# ENTJ disappearing acts



## 11omen (Jun 2, 2011)

I'm an ENTJ. Yesterday I read this post on ENTJs having the habit of running away, or disappearing without any notice. I found it funny cos I do that alot. . . for many of the times I just feel that their not worth my time (lol) but even with relationships that to me is going so great but I just have the urge to take control of my emotions before they take control of me... That's when I just stop talking to the person out of the blue... and come back like nothing happened. idk why I do that.... is it just me or is it my temperament?....


----------



## Monkey King (Nov 16, 2010)

I've dubbed that the "M.I.A-phase." 

I don't intentionally disappear on someone. I just get consumed with other things in my life that maintaining consistent communication with someone is difficult. It's nothing personal. 

When I reappear in someone's life, it really is like no time has passed. It's become a way for me to pinpoint who my real friends are.


----------



## Mr.Adrian (Oct 11, 2010)

Same here. But I am not used to the fact I was doing this. My esfj mom said that I zone out a lot. I used to get pissed, but it didn't take long to know how to explain my behaviour. I said to her. "to get to her point immediately or I will zone out. This is the way my brain works and deal with it." It works actually.
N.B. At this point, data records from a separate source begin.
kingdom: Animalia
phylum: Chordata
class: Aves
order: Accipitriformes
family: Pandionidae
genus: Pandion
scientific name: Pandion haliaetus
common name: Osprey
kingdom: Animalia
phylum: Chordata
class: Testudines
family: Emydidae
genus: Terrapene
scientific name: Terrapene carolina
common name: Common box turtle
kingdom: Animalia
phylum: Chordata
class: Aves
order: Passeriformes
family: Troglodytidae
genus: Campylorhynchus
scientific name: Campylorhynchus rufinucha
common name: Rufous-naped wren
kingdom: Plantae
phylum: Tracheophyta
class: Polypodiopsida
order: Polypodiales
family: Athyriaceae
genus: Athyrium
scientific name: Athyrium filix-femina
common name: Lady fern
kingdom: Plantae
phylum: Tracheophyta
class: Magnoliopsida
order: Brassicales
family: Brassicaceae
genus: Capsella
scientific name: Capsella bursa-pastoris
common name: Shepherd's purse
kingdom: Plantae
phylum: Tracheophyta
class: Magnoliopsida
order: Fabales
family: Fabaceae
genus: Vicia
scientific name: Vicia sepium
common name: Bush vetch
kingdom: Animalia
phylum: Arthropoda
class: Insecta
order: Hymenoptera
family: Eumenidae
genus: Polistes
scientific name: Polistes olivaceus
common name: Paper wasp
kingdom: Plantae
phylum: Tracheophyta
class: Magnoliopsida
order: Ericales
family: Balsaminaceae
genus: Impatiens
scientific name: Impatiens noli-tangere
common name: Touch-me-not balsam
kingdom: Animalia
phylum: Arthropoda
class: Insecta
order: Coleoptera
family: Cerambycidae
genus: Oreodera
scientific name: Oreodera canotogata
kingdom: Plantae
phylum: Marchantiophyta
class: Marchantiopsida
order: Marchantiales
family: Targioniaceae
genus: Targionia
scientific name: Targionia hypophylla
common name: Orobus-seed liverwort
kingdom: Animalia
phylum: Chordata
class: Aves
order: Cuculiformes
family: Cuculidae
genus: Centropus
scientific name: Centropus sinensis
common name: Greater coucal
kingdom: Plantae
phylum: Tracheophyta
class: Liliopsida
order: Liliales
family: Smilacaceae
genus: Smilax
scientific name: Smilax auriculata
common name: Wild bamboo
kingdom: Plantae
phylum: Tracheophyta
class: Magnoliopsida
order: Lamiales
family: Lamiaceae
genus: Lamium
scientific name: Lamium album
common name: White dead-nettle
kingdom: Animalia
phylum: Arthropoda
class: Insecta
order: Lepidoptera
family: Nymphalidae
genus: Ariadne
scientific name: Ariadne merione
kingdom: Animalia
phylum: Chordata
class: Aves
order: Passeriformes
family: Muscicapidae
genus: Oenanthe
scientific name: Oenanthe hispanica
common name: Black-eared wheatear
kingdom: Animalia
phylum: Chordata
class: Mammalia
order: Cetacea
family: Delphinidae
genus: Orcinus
Nuance is I explain this to my friends only. The rest I do care less about their opinion on this.

cheers


----------



## JackSparroww (Dec 10, 2010)

Aila8 said:


> I don't intentionally disappear on someone. I just get consumed with other things in my life that maintaining consistent communication with someone is difficult. It's nothing personal.
> 
> When I reappear in someone's life, it really is like no time has passed. It's become a way for me to pinpoint who my real friends are.


^^ This 100%. I wonder if this a phaenomena exclusive to entjs ?


----------



## Siggy (May 25, 2009)

Its my defense mechanisms kicking in. I hate commitment, any kind, so when things get close; and i use the term close very loosely, I'm out of there. Its sort of a reflex action.


----------



## JackSparroww (Dec 10, 2010)

I thought similiary but I am not so sure if its only about comitment for me. I usually pride myself in being comitted and dedicated think for me its really more about just forgetting about some people. 

I was always impressed by people who get called on their phones by like 50 different persons a day and they can smalltalk with anyone. I do that to but with business partners and we talk about tasks and appointments.


----------



## 11omen (Jun 2, 2011)

Dear Sigmund said:


> Its my defense mechanisms kicking in. I hate commitment, any kind, so when things get close; and i use the term close very loosely, I'm out of there. Its sort of a reflex action.


OMG!!!!!!!!!!!!! that's how it feels like!... I would date a guy but as it's progressing he would start taking it too seriously and I would bounce...


----------



## 11omen (Jun 2, 2011)

entropie said:


> I thought similiary but I am not so sure if its only about comitment for me.* I usually pride myself in being comitted and dedicated* think for me its really more about just forgetting about some people.
> 
> I was always impressed by people who get called on their phones by like 50 different persons a day and *they can smalltalk with anyone. I do that to but with business partners and we talk about tasks and appointments.*


I second that. I'm committed at what I do especially school and work. I get that done, it always comes first. Not with boyfriend/girlfriend relationships... that annoys me and scares me at the same time...

Small talk is easy... i can small talk with anyone. but expressing myself and telling someone else how i feel about them blabla... partly because I don't want my emotions taking over. I hate that. and my commitment issue.. i don't wnat them to start thinking i'm committed to them because I runaway alot >.<


----------



## Monkey King (Nov 16, 2010)

> I do that to but with business partners and we talk about tasks and appointments.


Yes, it usually is that. But sometimes, small talk about [insert something] can create a "friendship." Though the friendship is typically superficial, it makes communicating a lot easier.


----------



## n2freedom (Jun 2, 2011)

11omen said:


> I'm an ENTJ. Yesterday I read this post on ENTJs having the habit of running away, or disappearing without any notice. I found it funny cos I do that alot. . . for many of the times I just feel that their not worth my time (lol) but even with relationships that to me is going so great but I just have the urge to take control of my emotions before they take control of me... That's when I just stop talking to the person out of the blue... and come back like nothing happened. idk why I do that.... is it just me or is it my temperament?....


I'm not ENTJ but can relate to the disappearing without notice. I think I tend to act this way when I need to regroup and try to figure out my own emotions. OR, when I perceive someone is attempting to take advantage of me. AND/OR taking too many liberties with me and I don't think they are appropriate for the level of friendship/relationship that I have with them. OR, if I feel that someone is trying to control me *<====* especially this one.


----------



## Aaron Boal (Jun 2, 2011)

Nighty88 said:


> I zone out a lot. I used to get pissed, but it didn't take long to know how to explain my behaviour. I said to her. "to get to her point immediately or I will zone out. This is the way my brain works and deal with it." It works actually.


As an INTJ, I zone out a lot when I am thinking about something intently. So much so that I can walk down the street, deep in thought, that I can be back at home without even realising it.


----------



## Sketchy Cadet (Jan 8, 2011)

When I move to a new envornments, I have yet to keep in contact with anyone from the old. It's precisely because I'm so buisy, and then I eventually (accidentally) forget about them alltogether.

I got a Facebook this year, I doubt that will solve this non-issue.

Oh, and it's also very easy to intnetionally cut out "bad people". If I have no contact for aproxamately two weeks, it is as if the emotionally festering problem's solved. Three months later, it's properly stored away, and I can even have a short conversation with them and have "no hard feelings" and whatnot.

You're not alone.


----------